* begin Provided information *
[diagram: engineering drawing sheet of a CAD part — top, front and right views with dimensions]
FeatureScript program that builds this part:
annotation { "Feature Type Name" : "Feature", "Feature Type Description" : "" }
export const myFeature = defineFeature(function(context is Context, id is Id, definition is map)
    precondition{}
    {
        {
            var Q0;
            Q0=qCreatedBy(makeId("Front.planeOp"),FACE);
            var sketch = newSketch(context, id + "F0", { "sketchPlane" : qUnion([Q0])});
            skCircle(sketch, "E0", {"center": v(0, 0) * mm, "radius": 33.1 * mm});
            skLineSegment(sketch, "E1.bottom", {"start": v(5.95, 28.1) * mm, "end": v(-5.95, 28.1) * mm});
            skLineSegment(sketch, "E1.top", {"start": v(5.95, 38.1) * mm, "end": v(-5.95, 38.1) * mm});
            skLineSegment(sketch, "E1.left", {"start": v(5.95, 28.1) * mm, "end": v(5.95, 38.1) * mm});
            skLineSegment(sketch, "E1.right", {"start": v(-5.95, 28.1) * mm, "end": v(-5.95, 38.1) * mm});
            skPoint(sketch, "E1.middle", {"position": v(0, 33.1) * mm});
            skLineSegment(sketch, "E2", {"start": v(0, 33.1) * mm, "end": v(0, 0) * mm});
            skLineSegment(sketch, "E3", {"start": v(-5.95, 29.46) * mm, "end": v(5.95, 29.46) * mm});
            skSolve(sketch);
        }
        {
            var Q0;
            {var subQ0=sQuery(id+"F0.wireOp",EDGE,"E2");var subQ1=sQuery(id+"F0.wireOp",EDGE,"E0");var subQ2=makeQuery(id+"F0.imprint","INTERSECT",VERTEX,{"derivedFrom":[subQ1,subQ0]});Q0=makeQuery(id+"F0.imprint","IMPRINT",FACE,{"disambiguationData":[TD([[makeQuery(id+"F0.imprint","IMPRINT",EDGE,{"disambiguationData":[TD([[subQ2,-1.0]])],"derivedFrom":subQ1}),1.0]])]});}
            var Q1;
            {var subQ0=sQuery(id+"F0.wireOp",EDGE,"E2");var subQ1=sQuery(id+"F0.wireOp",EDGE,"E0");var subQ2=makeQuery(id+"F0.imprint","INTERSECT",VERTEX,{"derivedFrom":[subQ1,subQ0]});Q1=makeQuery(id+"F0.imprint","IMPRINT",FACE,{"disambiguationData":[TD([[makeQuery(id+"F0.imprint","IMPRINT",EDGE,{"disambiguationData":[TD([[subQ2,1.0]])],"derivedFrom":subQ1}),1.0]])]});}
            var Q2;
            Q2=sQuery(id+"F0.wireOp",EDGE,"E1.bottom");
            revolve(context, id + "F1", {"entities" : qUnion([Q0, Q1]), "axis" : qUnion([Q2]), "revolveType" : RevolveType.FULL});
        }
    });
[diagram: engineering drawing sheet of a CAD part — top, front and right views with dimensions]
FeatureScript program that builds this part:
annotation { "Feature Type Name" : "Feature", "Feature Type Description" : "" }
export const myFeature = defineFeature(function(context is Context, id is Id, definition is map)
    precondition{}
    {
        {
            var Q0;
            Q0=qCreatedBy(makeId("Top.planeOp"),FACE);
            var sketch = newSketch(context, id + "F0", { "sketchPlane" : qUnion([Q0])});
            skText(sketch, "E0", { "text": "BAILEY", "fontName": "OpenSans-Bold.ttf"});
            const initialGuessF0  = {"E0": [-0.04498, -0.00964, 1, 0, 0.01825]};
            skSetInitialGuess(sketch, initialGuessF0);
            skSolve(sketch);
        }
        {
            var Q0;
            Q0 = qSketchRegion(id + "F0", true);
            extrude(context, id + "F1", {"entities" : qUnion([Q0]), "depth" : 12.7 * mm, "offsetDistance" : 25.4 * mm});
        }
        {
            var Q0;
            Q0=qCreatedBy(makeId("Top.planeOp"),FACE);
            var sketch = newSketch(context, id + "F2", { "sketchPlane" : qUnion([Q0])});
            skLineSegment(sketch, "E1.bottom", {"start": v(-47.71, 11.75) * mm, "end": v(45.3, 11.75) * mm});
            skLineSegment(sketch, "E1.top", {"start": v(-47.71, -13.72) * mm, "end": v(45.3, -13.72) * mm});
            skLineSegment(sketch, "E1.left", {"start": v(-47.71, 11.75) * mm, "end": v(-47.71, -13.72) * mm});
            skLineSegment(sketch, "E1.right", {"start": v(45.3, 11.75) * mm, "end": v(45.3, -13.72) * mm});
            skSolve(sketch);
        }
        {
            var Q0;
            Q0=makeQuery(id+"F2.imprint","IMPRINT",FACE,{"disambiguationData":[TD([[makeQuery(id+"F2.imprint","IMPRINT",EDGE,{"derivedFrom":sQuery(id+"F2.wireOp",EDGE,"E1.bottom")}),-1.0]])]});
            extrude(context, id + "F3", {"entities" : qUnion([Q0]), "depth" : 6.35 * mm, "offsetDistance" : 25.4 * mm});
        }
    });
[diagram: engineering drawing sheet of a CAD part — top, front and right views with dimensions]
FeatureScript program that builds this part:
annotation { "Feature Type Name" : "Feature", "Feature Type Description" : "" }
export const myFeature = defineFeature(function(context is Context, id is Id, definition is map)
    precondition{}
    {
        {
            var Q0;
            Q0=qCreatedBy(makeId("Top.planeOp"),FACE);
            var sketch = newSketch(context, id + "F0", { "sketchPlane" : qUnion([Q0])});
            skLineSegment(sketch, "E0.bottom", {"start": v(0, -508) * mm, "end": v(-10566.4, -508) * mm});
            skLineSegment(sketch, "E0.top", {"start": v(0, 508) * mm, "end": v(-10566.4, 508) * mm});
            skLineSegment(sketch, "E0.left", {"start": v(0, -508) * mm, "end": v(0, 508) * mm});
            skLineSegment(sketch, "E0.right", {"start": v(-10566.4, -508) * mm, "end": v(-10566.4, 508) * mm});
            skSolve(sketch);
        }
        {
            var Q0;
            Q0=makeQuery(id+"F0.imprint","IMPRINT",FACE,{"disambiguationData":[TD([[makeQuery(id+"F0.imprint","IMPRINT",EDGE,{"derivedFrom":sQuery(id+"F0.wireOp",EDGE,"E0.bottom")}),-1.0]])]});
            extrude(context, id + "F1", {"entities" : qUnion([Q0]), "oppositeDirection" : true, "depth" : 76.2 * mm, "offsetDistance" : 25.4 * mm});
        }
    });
* end Provided information *
• Task objective:
Find every line in the material that contains the string "wireOp", matching case exactly, and copy each of those lines in full.

• Solution to the exercise:
            {var subQ0=sQuery(id+"F0.wireOp",EDGE,"E2");var subQ1=sQuery(id+"F0.wireOp",EDGE,"E0");var subQ2=makeQuery(id+"F0.imprint","INTERSECT",VERTEX,{"derivedFrom":[subQ1,subQ0]});Q0=makeQuery(id+"F0.imprint","IMPRINT",FACE,{"disambiguationData":[TD([[makeQuery(id+"F0.imprint","IMPRINT",EDGE,{"disambiguationData":[TD([[subQ2,-1.0]])],"derivedFrom":subQ1}),1.0]])]});}
            {var subQ0=sQuery(id+"F0.wireOp",EDGE,"E2");var subQ1=sQuery(id+"F0.wireOp",EDGE,"E0");var subQ2=makeQuery(id+"F0.imprint","INTERSECT",VERTEX,{"derivedFrom":[subQ1,subQ0]});Q1=makeQuery(id+"F0.imprint","IMPRINT",FACE,{"disambiguationData":[TD([[makeQuery(id+"F0.imprint","IMPRINT",EDGE,{"disambiguationData":[TD([[subQ2,1.0]])],"derivedFrom":subQ1}),1.0]])]});}
            Q2=sQuery(id+"F0.wireOp",EDGE,"E1.bottom");
            Q0=makeQuery(id+"F2.imprint","IMPRINT",FACE,{"disambiguationData":[TD([[makeQuery(id+"F2.imprint","IMPRINT",EDGE,{"derivedFrom":sQuery(id+"F2.wireOp",EDGE,"E1.bottom")}),-1.0]])]});
            Q0=makeQuery(id+"F0.imprint","IMPRINT",FACE,{"disambiguationData":[TD([[makeQuery(id+"F0.imprint","IMPRINT",EDGE,{"derivedFrom":sQuery(id+"F0.wireOp",EDGE,"E0.bottom")}),-1.0]])]});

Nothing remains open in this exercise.